Time to*"Do it in the Dirt!"...*(posted a bit late!)
This Sunday kicks off the first of three race dates in the month of August featuring Dirt Late Models on the Checkered Flag (dirt) Speedway.
August 7th is the _*12th annual Lady Luck Classic*_ for the (Johnny) *Lightning Dirt Late Models.*
Joining them will be the (T-Jet)*Thunder Coupes* in the _*5th annual Jokers Wild.*_
Note: This race is all "House Cars" & "House Controllers"
Gates open for Hot Laps at 5:00
Drivers meeting at 5:45
Racing at 6:00

August 21st is the _*20th annual Short Track Summer Showdown*_ featuring the winged Life~Like Sprints (not house cars) along with the Steel Body *Dirt Late Models* (house Cars)

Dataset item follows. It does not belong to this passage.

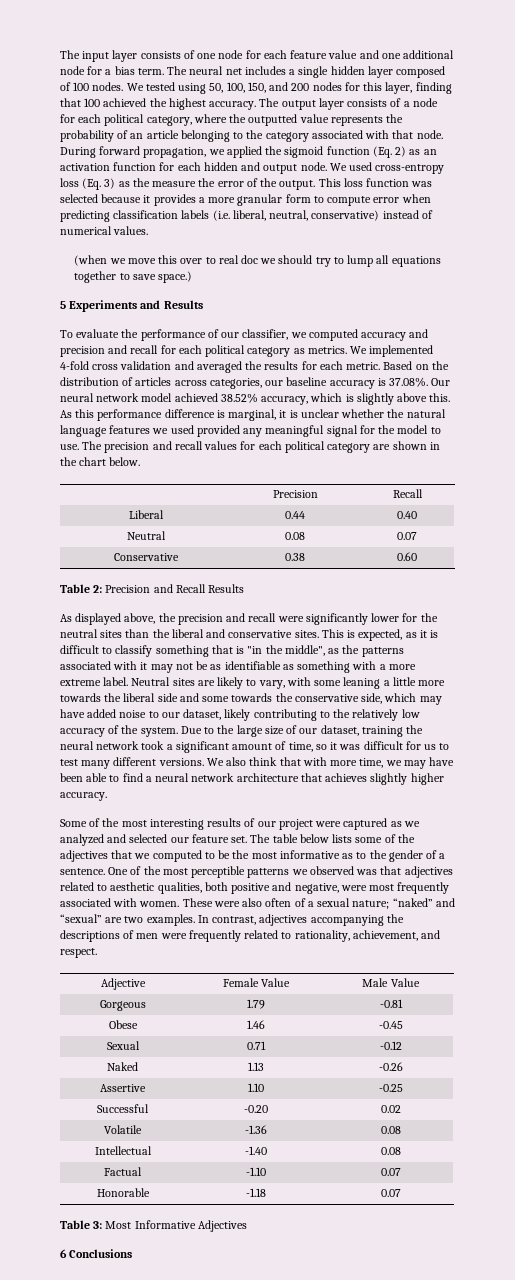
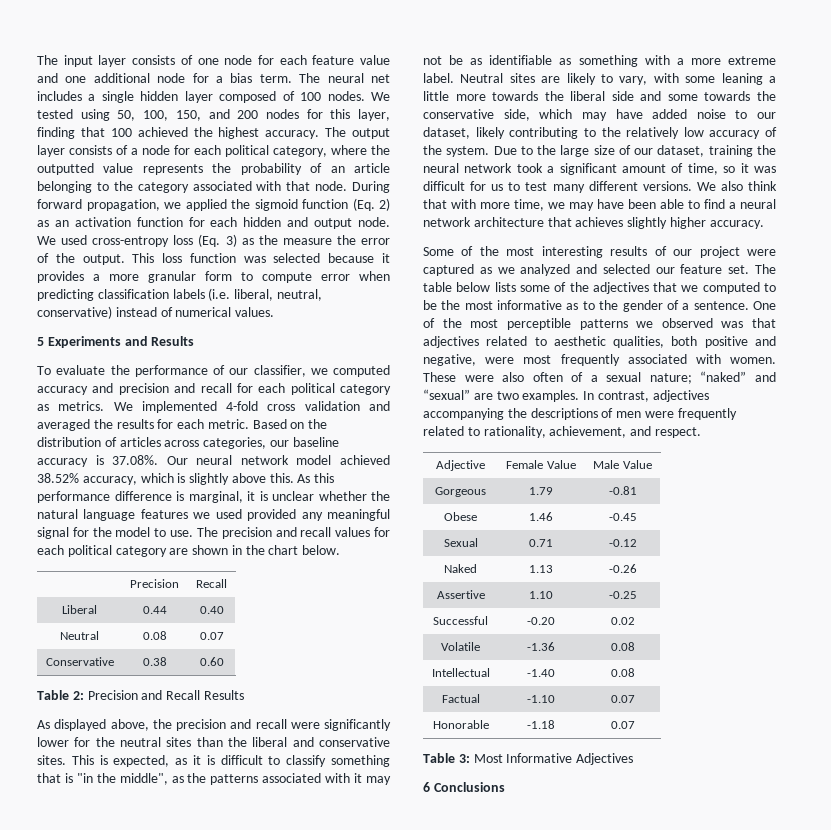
[74,255,441,267] [74,271,193,283] // (when we move this over to real doc we should try to lump all equations together to save space.) -> (275, 312) none

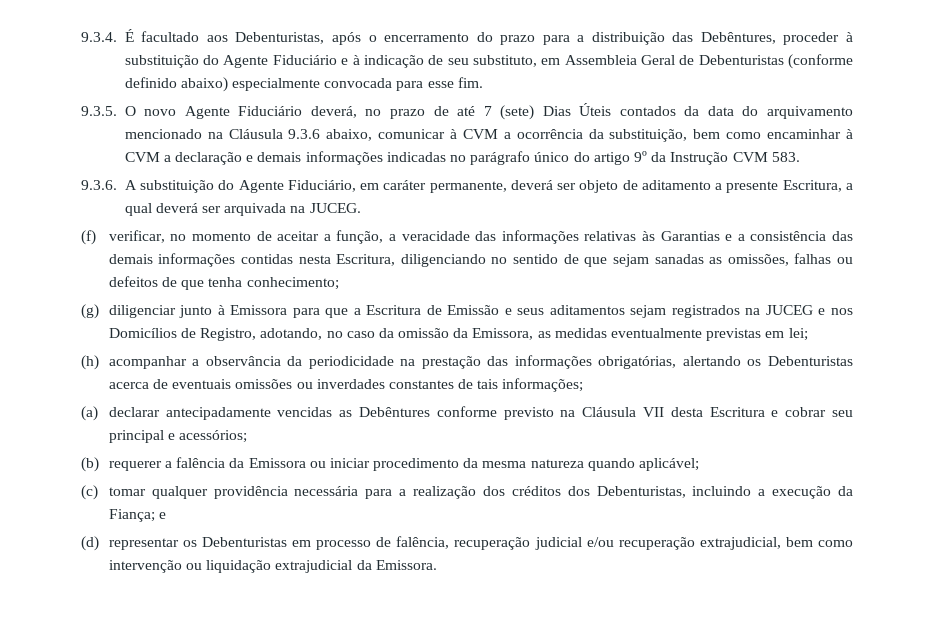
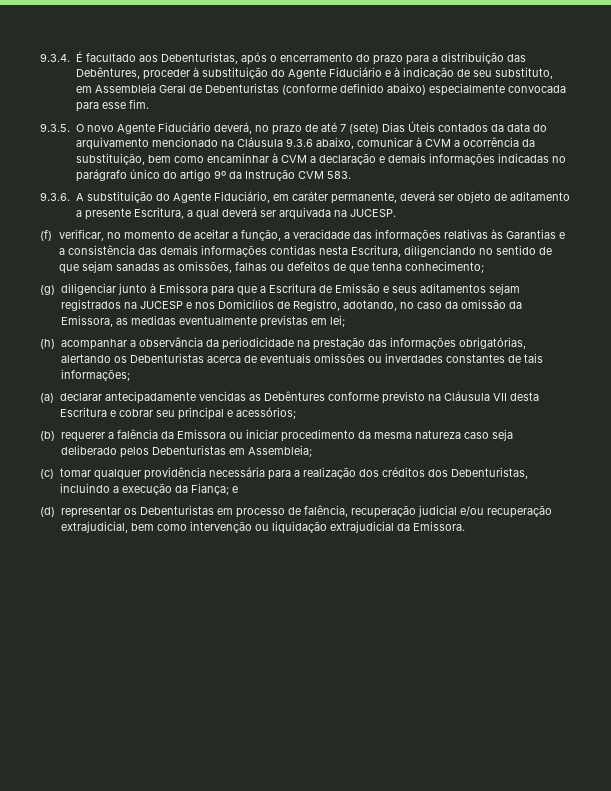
[309,203,361,213] JUCEG. -> [349,209,396,217] JUCESP.
[765,305,813,315] JUCEG -> [139,301,183,309] JUCESP
[587,458,700,471] quando aplicável; -> [463,429,513,441] [60,445,312,458] caso seja deliberado pelos Debenturistas em Assembleia;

August 28th is the _*15th annual Checkered Flag 400 *_for the M.T./X.T. Sport Stocks (not house cars)
Joining them will be the first appearance of the e*XT*reme *Dirt Late Models* (X-Traction House cars) in the _*8th annual Checkered Flag Challenge.
*_
For additional info reply to this post or call the North Coast H.O. International headquarters office at 440-949-2165 or the checkered Flag Speedway office (race day) at 440-320-8359


----------



## Ralphthe3rd (Feb 24, 2011)

Oh Man, that series sounds AWESOME, just the type of Racing I'd be after 
But alas(sighs), it's just too far away for me to travel to 
But Please, someone attending, Please take lots of pix of these races. AND, if you are a Facebook member, please join my Facebook "HO scale Dirttrack Racing" Group, and post all about your events there, and upload as many pix as you like!
Facebook Dirttrack Group - https://www.facebook.com/groups/298360751331/


----------



## Ralphthe3rd (Feb 24, 2011)

Hey Johnny, did you join my Facebook Group yet ? If not, I want to let you know that I posted your Race schedule up over there, and got a very cool reply from Gabe Lozano(who makes the paper bodies), here is his and MY replies :

*(Gabe Lozano wrote)* Hey Ralph, If you could let them know...I will make a free design and send 3 bodies to the winner of this event. Courtesy of http://www.slotcardesigns.com 

*(Ralph Rosson III wrote)* That's Awesome Gabe. Did you mean one body each, to the winner of each of the three events on the schedule, or three bodies for the first event on August 7th ?

*(Gabe Lozano wrote)* For the winner of each event, I will design and ship them 3 bodies.


----------



## eastside johnny (May 13, 2008)

Ralph, A big "Thanks" :thumbsup:to you and also to Gabe. I don't do facebook but my very good friend Bruce Minner just joined your group last night & he's been a part of North Coast H.O. since our first race back in Nov. 1980 so for now he can represent the club with your group. _(he also won the Lady Luck Classic the other night)_ I have a package to put in the mail to you in the morning. Hope that you enjoy it.


----------